I'd like to set up a WebDAV server. But I don't want to have to replace thttpd. Are there any small, light tools that will just do WebDAV and nothing else, that I can add to my setup?
How about Caudium?
Simple. Turn on the mod_dav, modify the part where http://server/~username means /home/username/public_html and change it to something less cumbersome than the tilde.
Turn the gid bit on for the public_html directories.
Turn on group quotas for the partition.
Add www-data to each of the user's unique groups.
Careful though. This server will only be suitable for webdaving as adding www-data to many groups may make things very insecure if youre allowing your users to do scripting, ssh in or things like that.
On the other hand, perhaps a self compiled version of apache.
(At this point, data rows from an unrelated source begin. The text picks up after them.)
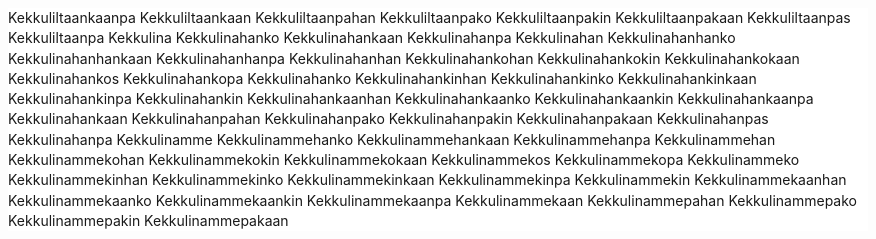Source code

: Kekkuliltaankaanpa
Kekkuliltaankaan
Kekkuliltaanpahan
Kekkuliltaanpako
Kekkuliltaanpakin
Kekkuliltaanpakaan
Kekkuliltaanpas
Kekkuliltaanpa
Kekkulina
Kekkulinahanko
Kekkulinahankaan
Kekkulinahanpa
Kekkulinahan
Kekkulinahanhanko
Kekkulinahanhankaan
Kekkulinahanhanpa
Kekkulinahanhan
Kekkulinahankohan
Kekkulinahankokin
Kekkulinahankokaan
Kekkulinahankos
Kekkulinahankopa
Kekkulinahanko
Kekkulinahankinhan
Kekkulinahankinko
Kekkulinahankinkaan
Kekkulinahankinpa
Kekkulinahankin
Kekkulinahankaanhan
Kekkulinahankaanko
Kekkulinahankaankin
Kekkulinahankaanpa
Kekkulinahankaan
Kekkulinahanpahan
Kekkulinahanpako
Kekkulinahanpakin
Kekkulinahanpakaan
Kekkulinahanpas
Kekkulinahanpa
Kekkulinamme
Kekkulinammehanko
Kekkulinammehankaan
Kekkulinammehanpa
Kekkulinammehan
Kekkulinammekohan
Kekkulinammekokin
Kekkulinammekokaan
Kekkulinammekos
Kekkulinammekopa
Kekkulinammeko
Kekkulinammekinhan
Kekkulinammekinko
Kekkulinammekinkaan
Kekkulinammekinpa
Kekkulinammekin
Kekkulinammekaanhan
Kekkulinammekaanko
Kekkulinammekaankin
Kekkulinammekaanpa
Kekkulinammekaan
Kekkulinammepahan
Kekkulinammepako
Kekkulinammepakin
Kekkulinammepakaan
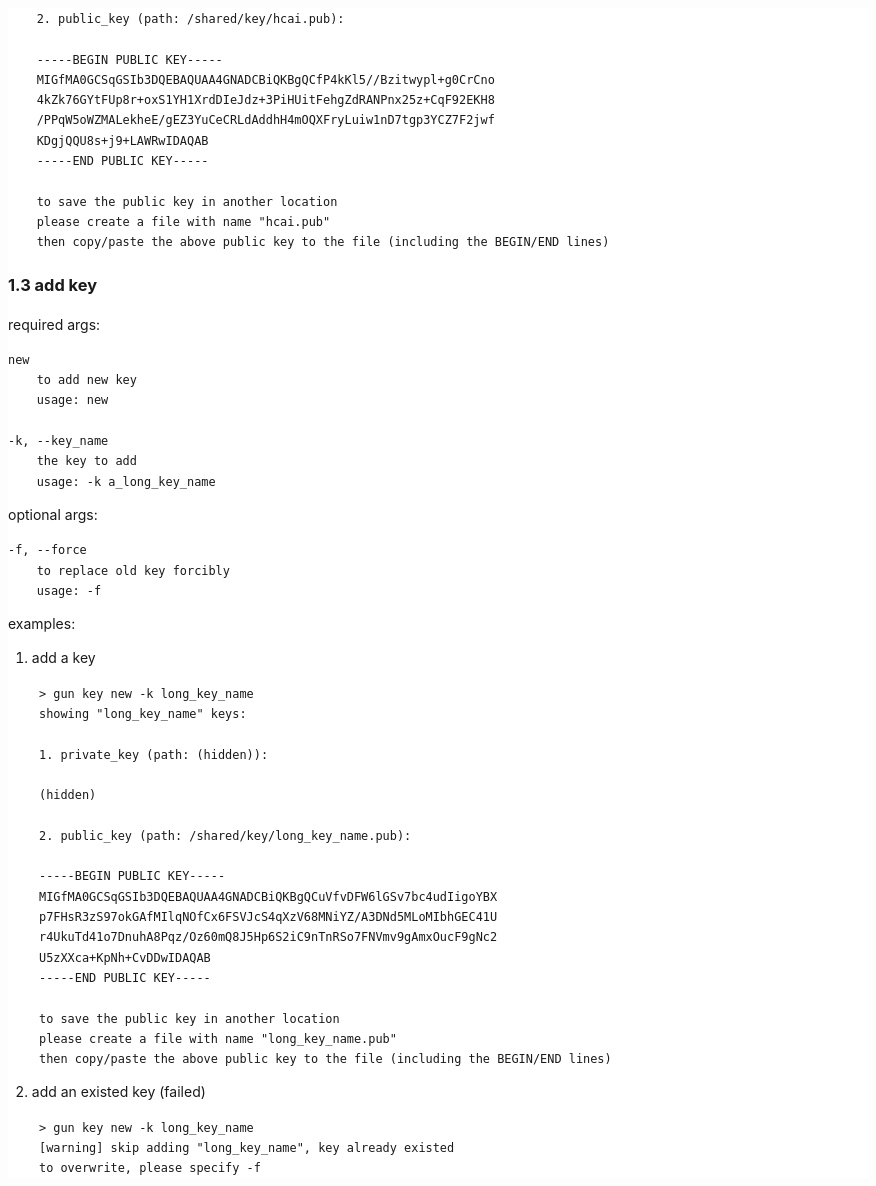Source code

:         2. public_key (path: /shared/key/hcai.pub):

        -----BEGIN PUBLIC KEY-----
        MIGfMA0GCSqGSIb3DQEBAQUAA4GNADCBiQKBgQCfP4kKl5//Bzitwypl+g0CrCno
        4kZk76GYtFUp8r+oxS1YH1XrdDIeJdz+3PiHUitFehgZdRANPnx25z+CqF92EKH8
        /PPqW5oWZMALekheE/gEZ3YuCeCRLdAddhH4mOQXFryLuiw1nD7tgp3YCZ7F2jwf
        KDgjQQU8s+j9+LAWRwIDAQAB
        -----END PUBLIC KEY-----

        to save the public key in another location
        please create a file with name "hcai.pub"
        then copy/paste the above public key to the file (including the BEGIN/END lines)

### 1.3 add key

required args:

    new
        to add new key
        usage: new

    -k, --key_name
        the key to add
        usage: -k a_long_key_name

optional args:

    -f, --force
        to replace old key forcibly
        usage: -f

examples:

1. add a key

        > gun key new -k long_key_name
        showing "long_key_name" keys:

        1. private_key (path: (hidden)):

        (hidden)

        2. public_key (path: /shared/key/long_key_name.pub):

        -----BEGIN PUBLIC KEY-----
        MIGfMA0GCSqGSIb3DQEBAQUAA4GNADCBiQKBgQCuVfvDFW6lGSv7bc4udIigoYBX
        p7FHsR3zS97okGAfMIlqNOfCx6FSVJcS4qXzV68MNiYZ/A3DNd5MLoMIbhGEC41U
        r4UkuTd41o7DnuhA8Pqz/Oz60mQ8J5Hp6S2iC9nTnRSo7FNVmv9gAmxOucF9gNc2
        U5zXXca+KpNh+CvDDwIDAQAB
        -----END PUBLIC KEY-----

        to save the public key in another location
        please create a file with name "long_key_name.pub"
        then copy/paste the above public key to the file (including the BEGIN/END lines)

2. add an existed key (failed)

        > gun key new -k long_key_name
        [warning] skip adding "long_key_name", key already existed
        to overwrite, please specify -f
Very stripped down. And look for a file creation mask/user/group in the httpd.conf options for dav.
This apache would probably have to run as root....
Okay, perhaps its not as simple as i thought. All of the above sucks.
NO SIG
You state that Netware would be an acceptable suggestion so, why not use it? Novell Netware can do what you want. Have a look at their iFolder product. But the funny part is that they use Apache and Tomcat/Jakarta to accomplish it.
With this in mind, it is probably less surprising that Novell also offers this functionality on the Linux platform using SuSE Linux Enterprise Server 8/9 and Novell Nterprise services for Linux.
Great. Now I sound like a shill.
If I run Apache as root and modify the authentication module to do setuid when they log in then the files written would owned by the user logged in.
Time to start hacking Apache!
Is there any reason that it HAS to be webDAV? I am assuming that you don't want to use FTP because it is perceived as difficult to use. However I am going to suggest just that. Set up an FTP site, with a username/login for each client. Have them install Novell's Netdrive and talk them through the very simple configuration page. After Netdrive is configured, it will make the ftp site look and act just like a ny other local or network drive. (Pay no attention to the iFolder refrence on the Novell site. It will use it, but it works just fine with FTP services.)